Wąż ukąsił człowieka w Łodzi. Mężczyzna jest w ciężkim stanie
Pracownik ochrony patrolował teren wokół ul. Arachidowej na tyłach szpitala Babińskiego. W pewnym momencie coś ukąsiło go, poczuł ból, jednak zlekceważył zdarzenie. Następnego dnia noga nadal go bolała więc poszedł do lekarza. Ten obejrzał ranę, przepisał maści i lek na zmniejszenie opuchlizny. Po jakimś czasie stan mężczyzny zaczął się gwałtownie pogarszać – informuje „Dziennik Łódzki”.
- Gdy pacjent trafił do szpitala WAM, znaczna część tkanek jego kończyny była objęta martwicą - mówi prof. dr hab. Waldemar Machała.
- Zdjęcia rany po ukąszeniu i cały opis wysłałem do kolegi z kliniki chorób tropikalnych - mówi Machała. W odpowiedzi otrzymał informację, że jest to z ogromnym prawdopodobieństwem ślad po ukąszeniu tropikalnego węża z grupy zdradnicowatych (ich przedstawicielem są m.in. kobry).

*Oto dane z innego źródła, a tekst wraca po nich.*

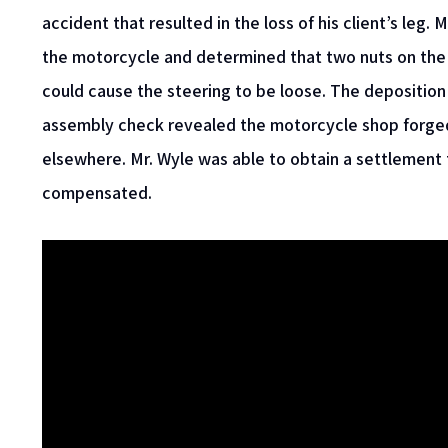
accident that resulted in the loss of his client’s leg
the motorcycle and determined that two nuts on the
could cause the steering to be loose. The deposition
assembly check revealed the motorcycle shop forged
elsewhere. Mr. Wyle was able to obtain a settlement 
compensated.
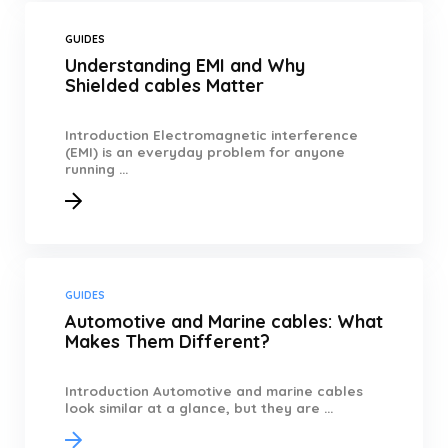
GUIDES
Understanding EMI and Why
Shielded cables Matter
Introduction Electromagnetic interference
(EMI) is an everyday problem for anyone
running ...
GUIDES
Automotive and Marine cables: What
Makes Them Different?
Introduction Automotive and marine cables
look similar at a glance, but they are ...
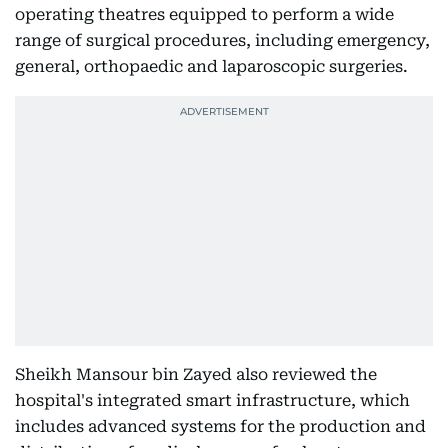
operating theatres equipped to perform a wide
range of surgical procedures, including emergency,
general, orthopaedic and laparoscopic surgeries.
Sheikh Mansour bin Zayed also reviewed the
hospital's integrated smart infrastructure, which
includes advanced systems for the production and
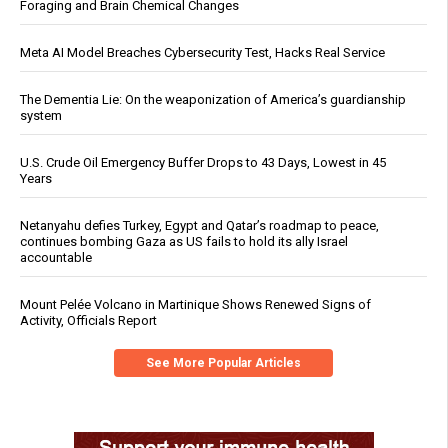
Foraging and Brain Chemical Changes
Meta AI Model Breaches Cybersecurity Test, Hacks Real Service
The Dementia Lie: On the weaponization of America’s guardianship
system
U.S. Crude Oil Emergency Buffer Drops to 43 Days, Lowest in 45
Years
Netanyahu defies Turkey, Egypt and Qatar’s roadmap to peace,
continues bombing Gaza as US fails to hold its ally Israel
accountable
Mount Pelée Volcano in Martinique Shows Renewed Signs of
Activity, Officials Report
See More Popular Articles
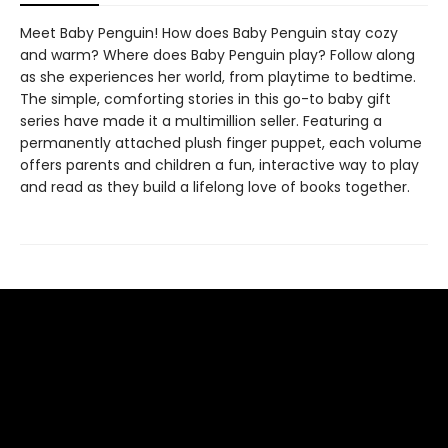
Meet Baby Penguin! How does Baby Penguin stay cozy
and warm? Where does Baby Penguin play? Follow along
as she experiences her world, from playtime to bedtime.
The simple, comforting stories in this go-to baby gift
series have made it a multimillion seller. Featuring a
permanently attached plush finger puppet, each volume
offers parents and children a fun, interactive way to play
and read as they build a lifelong love of books together.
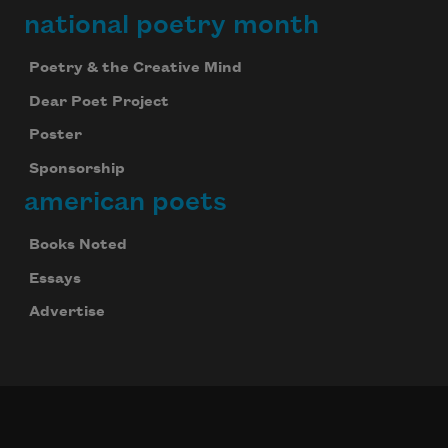
national poetry month
Poetry & the Creative Mind
Dear Poet Project
Poster
Sponsorship
american poets
Books Noted
Essays
Advertise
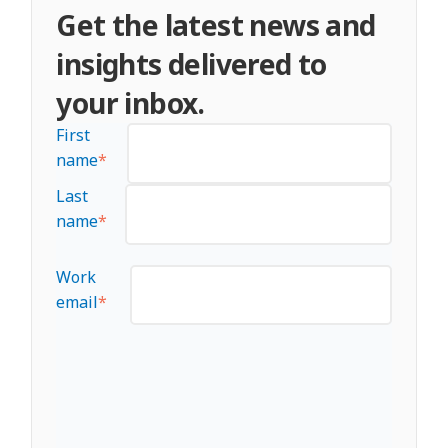
Get the latest news and
loyalty metrics, and overall brand
performance in the market.
insights delivered to
your inbox.
First
name
*
Last
name
*
Work
email
*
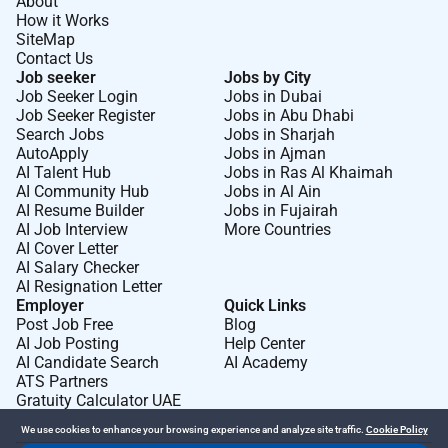
About
Understand the value of collaboration and
How it Works
SiteMap
benefits it brings.
Contact Us
Have high integrity listen with good intention
Job seeker
Jobs by City
appreciate feedback and support people to grow
Job Seeker Login
Jobs in Dubai
Achieve results with excellent planning and
Job Seeker Register
Jobs in Abu Dhabi
Search Jobs
Jobs in Sharjah
execution.
AutoApply
Jobs in Ajman
Take accountability for own results.
AI Talent Hub
Jobs in Ras Al Khaimah
Work with high passion and drive.
AI Community Hub
Jobs in Al Ain
AI Resume Builder
Jobs in Fujairah
Have a can-do attitude with a growth mindset to
AI Job Interview
More Countries
challenges.
AI Cover Letter
AI Salary Checker
Last application date: 24/07/2026
AI Resignation Letter
Employer
Quick Links
At Wärtsilä we value respect and embrace all our
Post Job Free
Blog
differences and are committed to diversity inclusion
AI Job Posting
Help Center
and equal employment opportunities; everyone can be
AI Candidate Search
AI Academy
ATS Partners
their true self and succeed based on their job-relevant
Gratuity Calculator UAE
merits and abilities.
We use cookies to enhance your browsing experience and analyze site traffic.
Cookie Policy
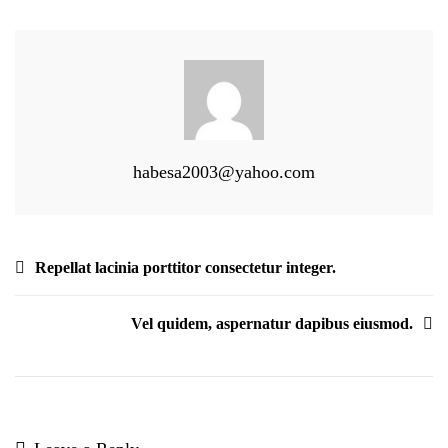
Velit
Habitasse.
habesa2003@yahoo.com
Post
Repellat lacinia porttitor consectetur integer.
navigation
Vel quidem, aspernatur dapibus eiusmod.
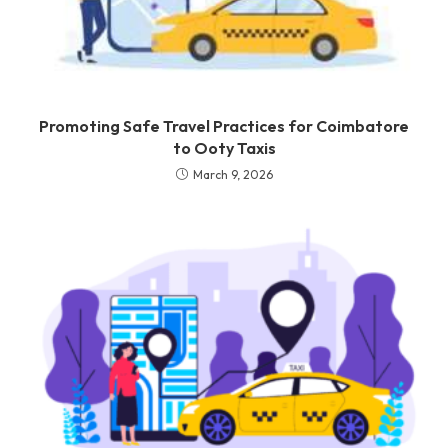
Promoting Safe Travel Practices for Coimbatore
to Ooty Taxis
March 9, 2026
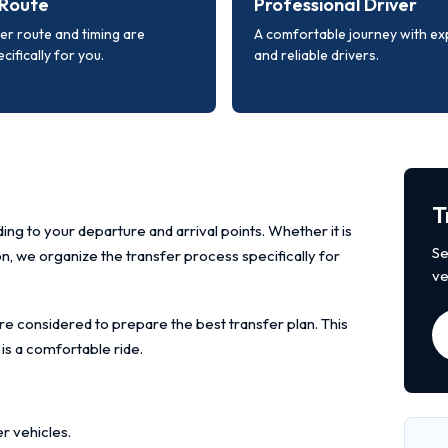
Route
Professional Driver
er route and timing are
A comfortable journey with e
cifically for you.
and reliable drivers.
T
ing to your departure and arrival points. Whether it is
Se
ion, we organize the transfer process specifically for
ve
re considered to prepare the best transfer plan. This
 is a comfortable ride.
r vehicles.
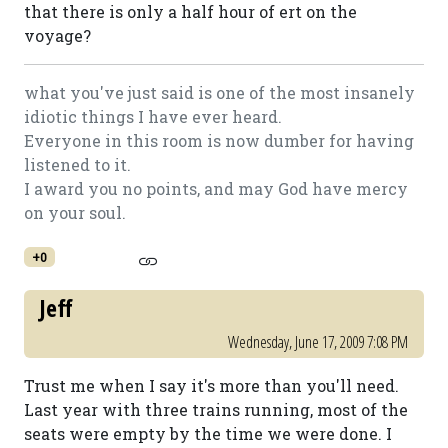
that there is only a half hour of ert on the
voyage?
what you've just said is one of the most insanely
idiotic things I have ever heard.
Everyone in this room is now dumber for having
listened to it.
I award you no points, and may God have mercy
on your soul.
+0
Jeff
Wednesday, June 17, 2009 7:08 PM
Trust me when I say it's more than you'll need.
Last year with three trains running, most of the
seats were empty by the time we were done. I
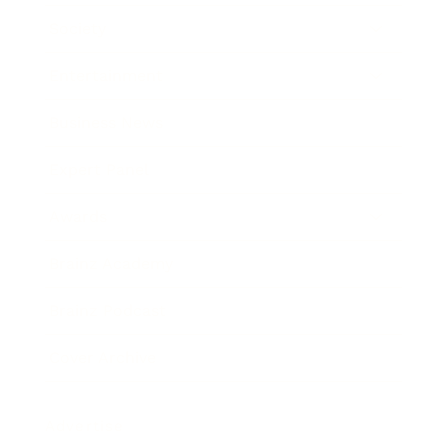
Society
Entertainment
Business News
Expert Panel
Awards
Brainz Academy
Brainz Podcast
Cover Archive
Advertise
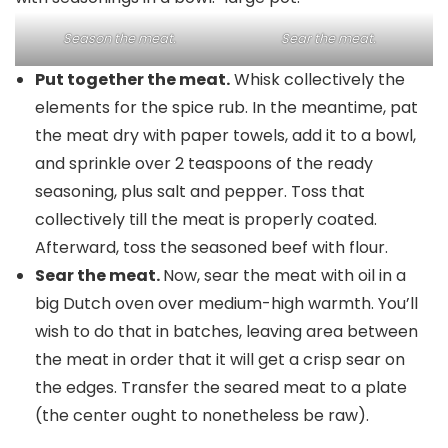
Season the meat.
Sear the meat.
Put together the meat.
Whisk collectively the
elements for the spice rub. In the meantime, pat
the meat dry with paper towels, add it to a bowl,
and sprinkle over 2 teaspoons of the ready
seasoning, plus salt and pepper. Toss that
collectively till the meat is properly coated.
Afterward, toss the seasoned beef with flour.
Sear the meat.
Now, sear the meat with oil in a
big Dutch oven over medium-high warmth. You’ll
wish to do that in batches, leaving area between
the meat in order that it will get a crisp sear on
the edges. Transfer the seared meat to a plate
(the center ought to nonetheless be raw).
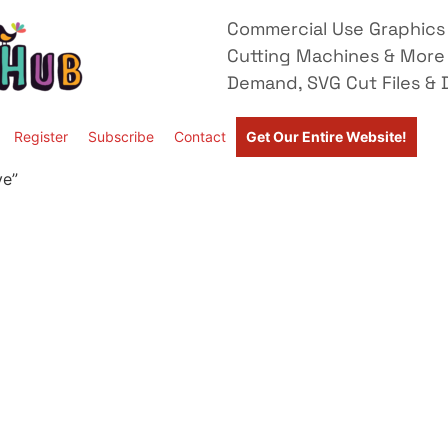
Commercial Use Graphics 
Cutting Machines & More
Demand, SVG Cut Files & D
Register
Subscribe
Contact
Get Our Entire Website!
ve”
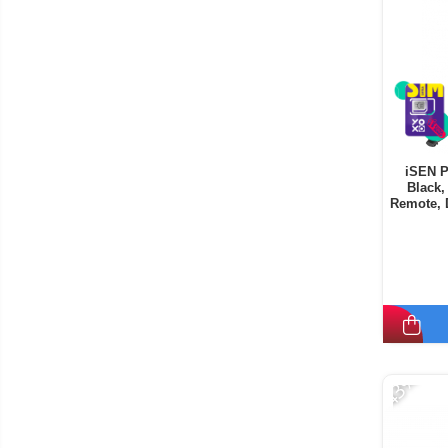
iSEN P
Black,
Remote, D
-43%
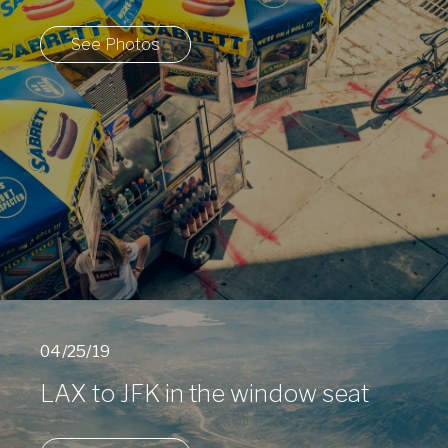
See Photos
04/25/19
LAX to JFK in the window seat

Po kilku dniach stan pacjenta zaczął się gwałtownie pogarszać, nastąpiła niewydolność krążeniowa, oddechowa, przestały funkcjonować nerki i wątroba. Mężczyzna został przewieziony do szpitala CKD w stanie bardzo ciężkim. Przebywa tam do tej pory, podłączony pod respirator.
Wszystko wskazuje na to, że mężczyzna nadepnął kobrę, która w odruchu obronnym go ukąsiła.